Synopsis The crisis of British Protestantism by : Hunter Powell

This book seeks to bring coherence to two of the most studied periods in British history, Caroline non-conformity (pre-1640) and the British revolution (post-1642). It does so by focusing on the pivotal years of 1638–44 where debates around non-conformity within the Church of England morphed into a revolution between Parliament and its king. Parliament, saddled with the responsibility of re-defining England’s church, called its Westminster assembly of divines to debate and define the content and boundaries of that new church. Typically this period has been studied as either an ecclesiastical power struggle between Presbyterians and independents, or as the harbinger of modern religious toleration. This book challenges those assumptions and provides an entirely new framework for understanding one of the most important moments in British history.

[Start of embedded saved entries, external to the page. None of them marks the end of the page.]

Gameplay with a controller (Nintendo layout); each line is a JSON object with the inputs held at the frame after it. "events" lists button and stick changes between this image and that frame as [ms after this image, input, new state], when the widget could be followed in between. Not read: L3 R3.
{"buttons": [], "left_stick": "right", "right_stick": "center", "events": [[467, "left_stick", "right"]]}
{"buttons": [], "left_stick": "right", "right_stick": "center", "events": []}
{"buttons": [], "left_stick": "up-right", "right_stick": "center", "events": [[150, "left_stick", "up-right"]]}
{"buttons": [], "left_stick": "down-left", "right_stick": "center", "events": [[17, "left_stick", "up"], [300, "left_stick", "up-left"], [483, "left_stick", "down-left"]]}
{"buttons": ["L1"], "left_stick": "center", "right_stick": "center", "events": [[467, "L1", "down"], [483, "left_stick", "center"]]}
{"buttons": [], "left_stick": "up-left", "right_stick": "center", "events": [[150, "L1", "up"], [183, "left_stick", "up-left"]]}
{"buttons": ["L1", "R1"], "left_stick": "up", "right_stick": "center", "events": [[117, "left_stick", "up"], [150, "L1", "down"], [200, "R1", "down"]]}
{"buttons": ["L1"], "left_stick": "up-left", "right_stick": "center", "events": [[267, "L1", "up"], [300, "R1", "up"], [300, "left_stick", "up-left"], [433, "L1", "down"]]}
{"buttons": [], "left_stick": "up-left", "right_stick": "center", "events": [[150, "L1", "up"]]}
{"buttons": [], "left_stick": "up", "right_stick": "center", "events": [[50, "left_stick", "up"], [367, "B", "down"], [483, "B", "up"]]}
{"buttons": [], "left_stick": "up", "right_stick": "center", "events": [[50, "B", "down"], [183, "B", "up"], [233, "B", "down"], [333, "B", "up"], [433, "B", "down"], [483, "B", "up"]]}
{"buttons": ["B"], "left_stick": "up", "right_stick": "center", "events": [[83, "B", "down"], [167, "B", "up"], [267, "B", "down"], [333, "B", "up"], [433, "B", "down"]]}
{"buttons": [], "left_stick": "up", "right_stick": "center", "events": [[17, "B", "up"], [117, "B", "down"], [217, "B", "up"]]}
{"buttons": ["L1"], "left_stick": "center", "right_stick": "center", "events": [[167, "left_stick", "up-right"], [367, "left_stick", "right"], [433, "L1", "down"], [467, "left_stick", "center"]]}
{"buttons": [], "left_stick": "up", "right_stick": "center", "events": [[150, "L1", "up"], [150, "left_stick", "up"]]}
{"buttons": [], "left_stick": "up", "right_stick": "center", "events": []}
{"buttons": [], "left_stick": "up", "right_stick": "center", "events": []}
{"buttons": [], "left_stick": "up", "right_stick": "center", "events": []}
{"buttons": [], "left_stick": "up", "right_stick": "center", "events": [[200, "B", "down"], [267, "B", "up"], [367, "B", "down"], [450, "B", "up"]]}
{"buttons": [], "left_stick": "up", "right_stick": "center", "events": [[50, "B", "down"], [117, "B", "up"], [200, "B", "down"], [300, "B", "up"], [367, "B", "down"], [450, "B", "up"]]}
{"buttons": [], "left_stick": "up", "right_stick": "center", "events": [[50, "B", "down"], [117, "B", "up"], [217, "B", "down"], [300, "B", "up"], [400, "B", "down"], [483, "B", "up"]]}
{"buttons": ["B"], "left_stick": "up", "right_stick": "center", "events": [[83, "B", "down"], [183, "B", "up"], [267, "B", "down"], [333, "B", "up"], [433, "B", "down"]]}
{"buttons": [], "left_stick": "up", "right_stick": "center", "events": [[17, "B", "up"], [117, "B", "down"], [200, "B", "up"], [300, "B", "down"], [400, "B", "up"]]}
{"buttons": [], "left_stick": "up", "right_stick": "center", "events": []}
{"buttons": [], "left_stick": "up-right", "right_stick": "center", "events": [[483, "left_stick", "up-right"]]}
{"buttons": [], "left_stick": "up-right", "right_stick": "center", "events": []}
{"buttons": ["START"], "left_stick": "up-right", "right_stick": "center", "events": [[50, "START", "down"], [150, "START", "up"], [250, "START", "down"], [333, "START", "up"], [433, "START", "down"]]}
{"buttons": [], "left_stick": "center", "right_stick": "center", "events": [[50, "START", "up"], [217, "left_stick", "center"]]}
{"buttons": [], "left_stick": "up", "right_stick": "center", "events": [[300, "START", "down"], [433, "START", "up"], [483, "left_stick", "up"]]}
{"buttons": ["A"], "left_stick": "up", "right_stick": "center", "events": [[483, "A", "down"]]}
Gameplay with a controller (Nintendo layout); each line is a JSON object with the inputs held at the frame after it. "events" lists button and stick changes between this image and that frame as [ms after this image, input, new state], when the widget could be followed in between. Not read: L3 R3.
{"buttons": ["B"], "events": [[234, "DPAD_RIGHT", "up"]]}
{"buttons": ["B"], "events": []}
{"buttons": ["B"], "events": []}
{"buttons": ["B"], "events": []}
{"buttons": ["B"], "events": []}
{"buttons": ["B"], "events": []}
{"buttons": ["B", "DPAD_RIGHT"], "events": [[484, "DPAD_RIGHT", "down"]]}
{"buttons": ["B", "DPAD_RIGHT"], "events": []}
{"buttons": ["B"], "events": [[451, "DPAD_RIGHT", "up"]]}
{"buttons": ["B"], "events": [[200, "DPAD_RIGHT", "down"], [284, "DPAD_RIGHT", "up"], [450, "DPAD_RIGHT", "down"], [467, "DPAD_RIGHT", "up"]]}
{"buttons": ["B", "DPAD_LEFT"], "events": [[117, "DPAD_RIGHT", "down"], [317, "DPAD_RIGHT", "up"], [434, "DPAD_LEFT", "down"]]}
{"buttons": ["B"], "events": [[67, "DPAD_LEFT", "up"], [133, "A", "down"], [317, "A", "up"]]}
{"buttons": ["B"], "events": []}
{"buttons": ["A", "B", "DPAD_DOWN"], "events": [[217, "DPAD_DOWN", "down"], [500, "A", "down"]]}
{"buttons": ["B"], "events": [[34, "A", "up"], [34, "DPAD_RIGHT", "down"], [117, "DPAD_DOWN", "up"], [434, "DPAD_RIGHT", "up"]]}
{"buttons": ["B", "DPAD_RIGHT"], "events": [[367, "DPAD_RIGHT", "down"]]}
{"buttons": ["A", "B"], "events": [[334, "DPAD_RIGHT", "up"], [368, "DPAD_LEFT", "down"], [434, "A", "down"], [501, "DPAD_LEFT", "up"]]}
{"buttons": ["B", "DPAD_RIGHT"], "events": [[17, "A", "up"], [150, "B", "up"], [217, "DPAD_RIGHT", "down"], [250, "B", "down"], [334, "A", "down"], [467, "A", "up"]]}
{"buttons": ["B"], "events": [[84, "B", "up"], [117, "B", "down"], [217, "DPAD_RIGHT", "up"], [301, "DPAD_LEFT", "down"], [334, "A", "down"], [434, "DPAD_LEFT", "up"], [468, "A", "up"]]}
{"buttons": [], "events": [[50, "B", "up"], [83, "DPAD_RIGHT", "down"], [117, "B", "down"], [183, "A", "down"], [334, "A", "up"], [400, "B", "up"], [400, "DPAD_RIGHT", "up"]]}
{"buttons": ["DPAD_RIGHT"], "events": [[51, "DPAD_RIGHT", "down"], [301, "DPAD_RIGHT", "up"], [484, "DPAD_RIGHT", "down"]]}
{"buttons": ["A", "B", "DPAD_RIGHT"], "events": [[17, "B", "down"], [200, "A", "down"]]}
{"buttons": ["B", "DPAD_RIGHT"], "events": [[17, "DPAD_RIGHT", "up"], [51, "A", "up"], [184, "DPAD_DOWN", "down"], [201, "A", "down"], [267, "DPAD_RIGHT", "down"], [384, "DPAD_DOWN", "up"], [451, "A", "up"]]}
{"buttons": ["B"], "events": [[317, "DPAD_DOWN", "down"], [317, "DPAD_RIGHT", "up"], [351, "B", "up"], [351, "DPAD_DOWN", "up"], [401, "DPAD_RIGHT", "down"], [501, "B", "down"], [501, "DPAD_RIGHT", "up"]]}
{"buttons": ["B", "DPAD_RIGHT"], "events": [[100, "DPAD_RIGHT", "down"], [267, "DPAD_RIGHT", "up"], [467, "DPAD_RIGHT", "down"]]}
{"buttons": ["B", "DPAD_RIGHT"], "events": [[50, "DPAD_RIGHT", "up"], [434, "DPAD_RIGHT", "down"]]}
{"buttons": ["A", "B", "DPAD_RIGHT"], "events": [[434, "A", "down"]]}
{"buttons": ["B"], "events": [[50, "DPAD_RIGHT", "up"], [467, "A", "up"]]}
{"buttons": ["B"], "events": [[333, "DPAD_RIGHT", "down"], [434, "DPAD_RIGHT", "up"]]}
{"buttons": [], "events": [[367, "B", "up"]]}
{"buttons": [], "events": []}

A Manual of Congregational Principles

A Manual of Congregational Principles
Author :
Publisher :
Total Pages : 272
Release :
ISBN-10 : OXFORD:590280932
ISBN-13 :
Rating : 4/5 (32 Downloads)

Synopsis A Manual of Congregational Principles by : Robert William Dale

English Congregational Hymns in the Eighteenth Century

English Congregational Hymns in the Eighteenth Century
Author :
Publisher : University Press of Kentucky
Total Pages : 239
Release :
ISBN-10 : 9780813194257
ISBN-13 : 0813194253
Rating : 4/5 (57 Downloads)

Synopsis English Congregational Hymns in the Eighteenth Century by : Madeleine Forrell Marshall

Historians of the English congregational hymn, focusing on its literary or theological aspects, have usually found the genre out of step with the rationalist era that produced it. This book takes a more balanced approach to the work of four writers and concludes that only eighteenth-century Britain, with its understanding of public verse, common truth, and the utility of poetry, could have invented the English hymn as we know it. The early hymns sought to inspire, teach, stir, and entertain congregations. The essential purpose shifted slightly in line with each poet's setting and in accord with the poetic thought of his day. For Isaac Watts's Independents, powerful traditional imagery was appropriate. Charles Wesley's enthusiasm proceeded from and served the spirit of the revival. John Newton's prophetic vision particularly suited the impoverished community at Olney. William Cowper's masterful handling of formal conventions and his idiosyncratic personal hymns reflect his poetic, rather than clerical, vocation. Despite such temporal variations, the great poetry by each man displays themes of general Christian relevance, suggesting common experience, showing normative features of the genre, and bearing a complex and intriguing relationship to secular literature.